Tamiflu psychosis

June 2, 2021 0 Comments

Just when AARP magazine and so many other highly respected and widely read publications publish articles on pandemic flu planning for personal homes, plus bad news. This news is not for publications, nor for your readers, but for authors who have linked your name to poorly researched advice. On November 14, 2006, the US Food and Drug Administration (FDA) and Roche Laboratories, Inc., maker of Tamiflu, announced that new labeling would be provided for this highly publicized pandemic influenza drug. It turns out that Tamiflu is just one more drug to be added to the long list of drugs recently implicated in “self-harm” (suicide) and other psychiatric side effects.

While the data is not entirely clear as to how much of the hallucinations and confusion associated with the administration of Tamiflu in the Far East is related to influenza and how much is directly related to the drug, several things are clear.

1. Those who received Tamiflu are much more likely to exhibit “abnormal behavior” and “self-harm” than those who have not received the drug.

2. The likelihood of having these side effects increases as the dose increases and the length of time the drug is taken increases.

Tamiflu is one of two drugs available for the treatment of pandemic influenza. Unfortunately, the pandemic strain currently being studied in Asia (H5: N1) already shows resistance to normal doses of Tamiflu. In fact, in recent cases the dose of Tamiflu has had to be doubled and the duration of treatment has also doubled. To further complicate this fact, there is a need in these cases to add the second drug against pandemic influenza, also in double dose and double treatment duration.

What does this mean for psychiatric side effects?
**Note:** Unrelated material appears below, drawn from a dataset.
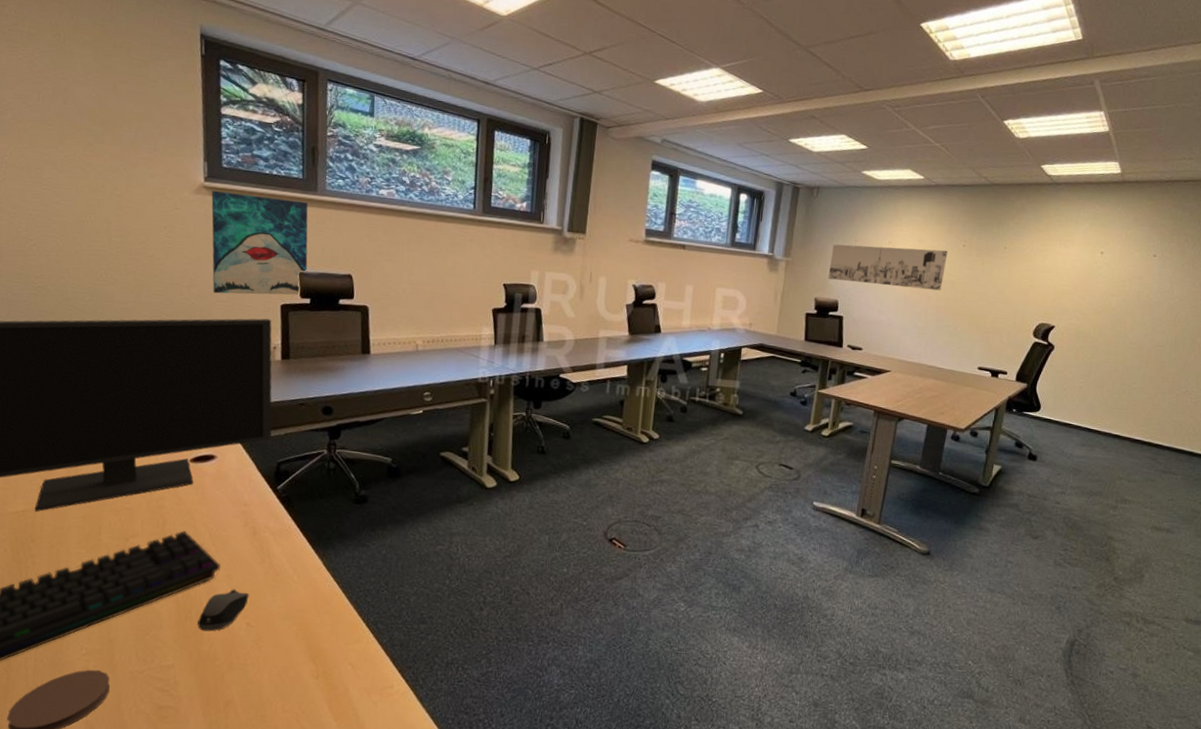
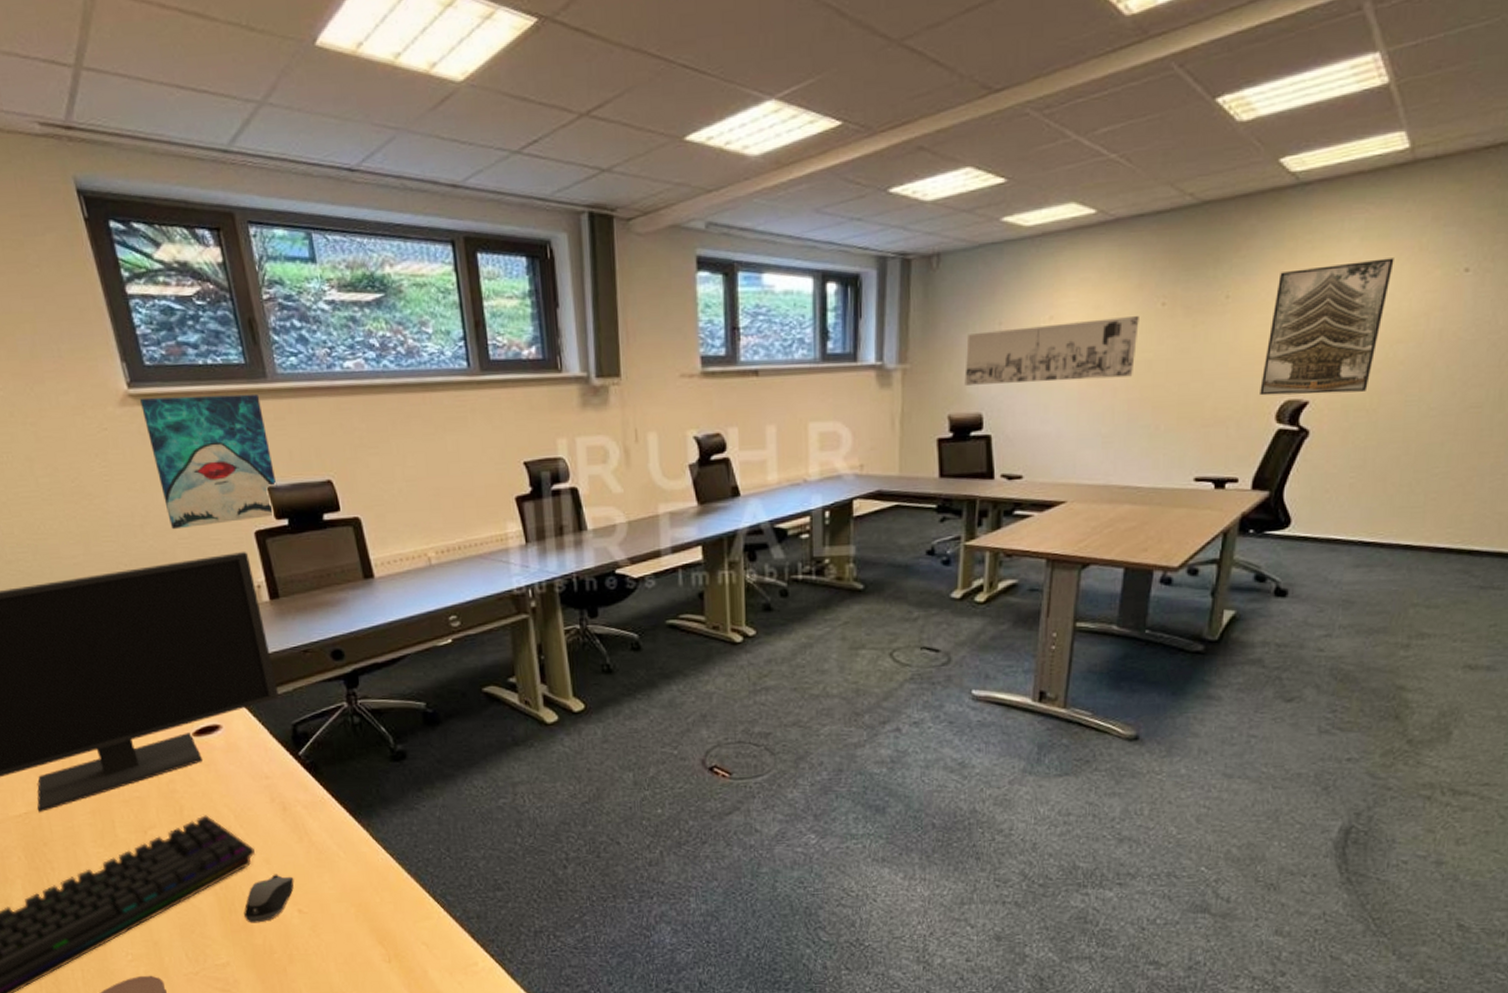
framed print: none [1023,237,1111,325] -> present [1260,258,1394,396]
It means that these side effects will increase, if not arithmatically, then legally. In other words, the side effects may not only double, but quadruple or more.

Common sense and good science are at stake for alarmists who encourage the general public to stock up on Tamiflu or any other drug. Storing medications “just in case” is always a bad idea. Most simple infections are now resistant to basic antibiotics because patients have accumulated “leftover” antibiotics from previous infections and started them on their own. For too many decades, doctors have sent patients home with antibiotics “just in case” for the “next time” they get sick. This technique is lazy and it is the medical profession that is responsible for the problems we now see as a result of this lazy approach to healthcare.
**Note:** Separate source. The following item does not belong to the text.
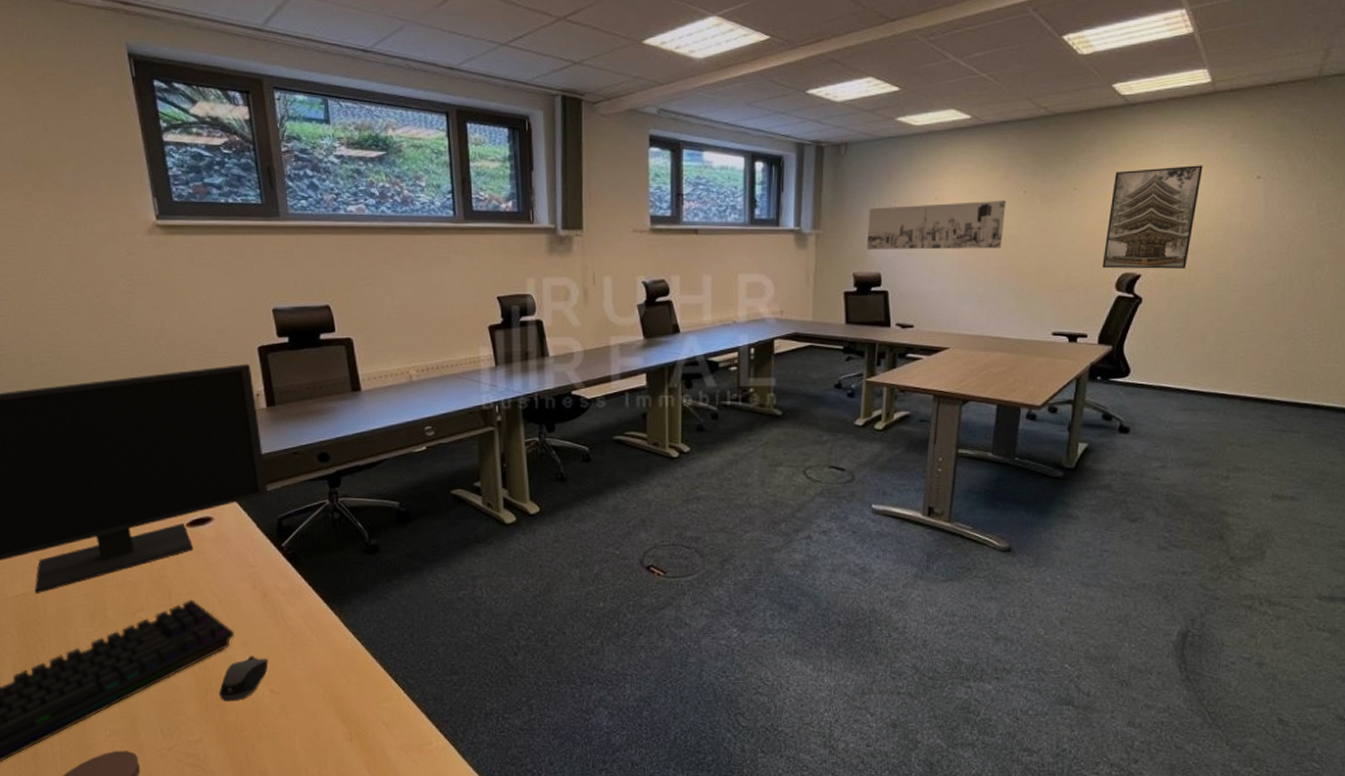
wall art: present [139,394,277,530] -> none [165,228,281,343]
What is surprising is that the American public stands up for it. If you took your car to your favorite mechanic to have the oil changed and he sent you home with an extra box of oil “just in case,” you would change mechanics. If you went to your favorite hairdresser for a color and style, and she sent you home with an extra pair of scissors “just in case” you would quickly switch stylists or at least think she was crazy. This style of medical practice was born out of the same medical arrogance that allowed doctors to think they were “gods” and should have died with that mindset. The most recent announcements from the US Food and Drug Administration on the risks of psychiatric side effects in Tamiflu only point to the dangers of a good medication taken the wrong way or for the wrong indication. Prescribing any medication is a balance of risks and benefits, and by balancing the risks and benefits, we can all use good advice, doctors and patients alike.